Just 2 Percent of Hispanics Use the Term 'Latinx,' 40 Percent Find It Offensive: Poll

Only 2 percent of Hispanic voters refer to themselves as "Latinx," while nearly half find the term to be offensive—signaling that efforts from Democrats to reach the ethnic group with more gender-neutral language may be failing, according to a new poll.

A recent nationwide survey of Hispanic voters found that 68 percent of those polled call themselves "Hispanic," while 21 percent favor "Latino" or "Latina" to describe their ethnicity. When it comes to the term "Latinx," 40 percent said they find it bothersome or offensive to some degree, while 30 percent said they would be less likely to support a politician that used the word.

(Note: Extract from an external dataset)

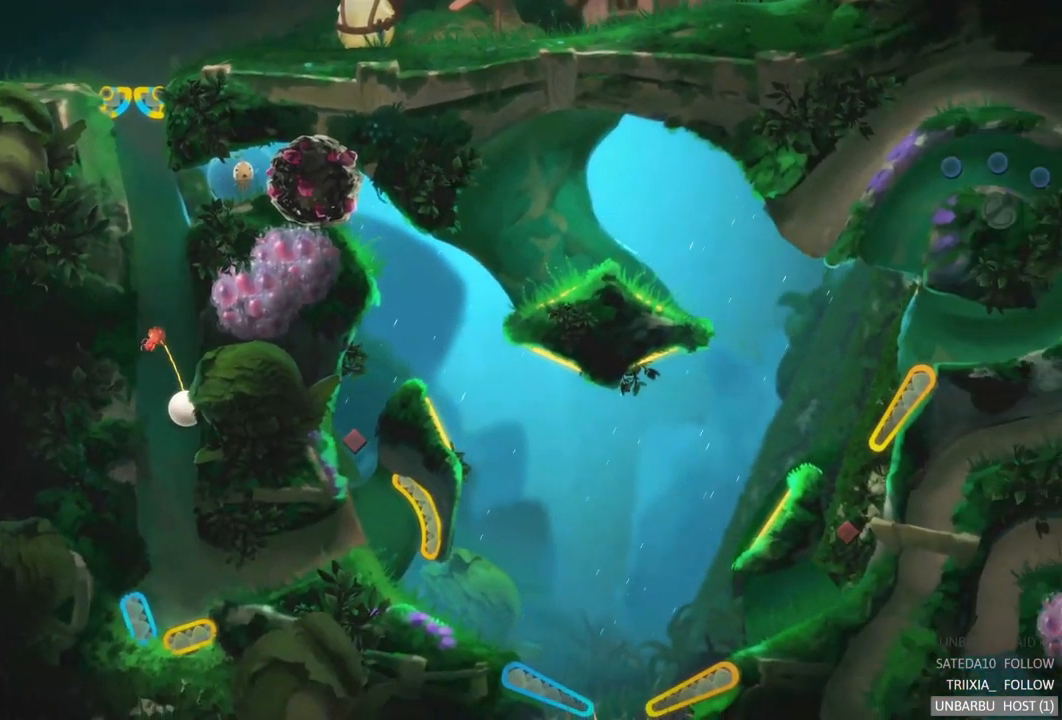
{"buttons": [], "left_stick": "center", "right_stick": "center", "events": []}
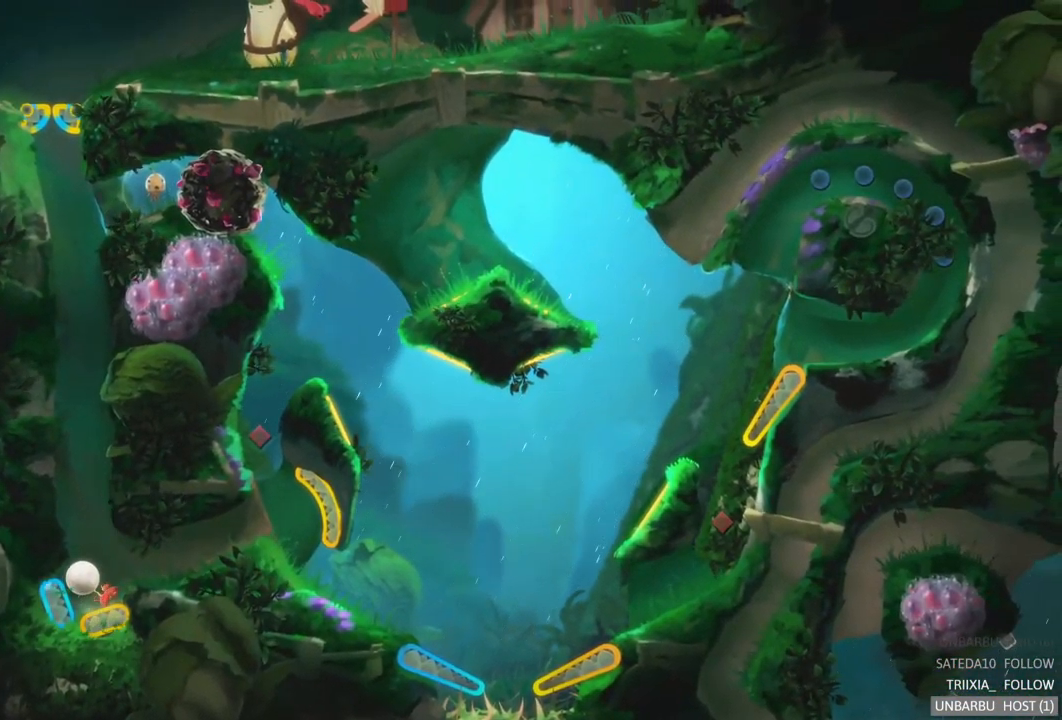
{"buttons": [], "left_stick": "center", "right_stick": "center", "events": []}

The survey was conducted using a sample of 800 Hispanic voters in late November from Bendixen & Amandi International, a Democratic firm that specializes in Latino outreach. The margin of sampling error is plus or minus 3.46 percentage points.

"The numbers suggest that using 'Latinx' is a violation of the political Hippocratic Oath, which is to first do no electoral harm," said pollster Fernand Amandi, whose firm previously advised former President Barack Obama on Hispanic outreach, according to Politico.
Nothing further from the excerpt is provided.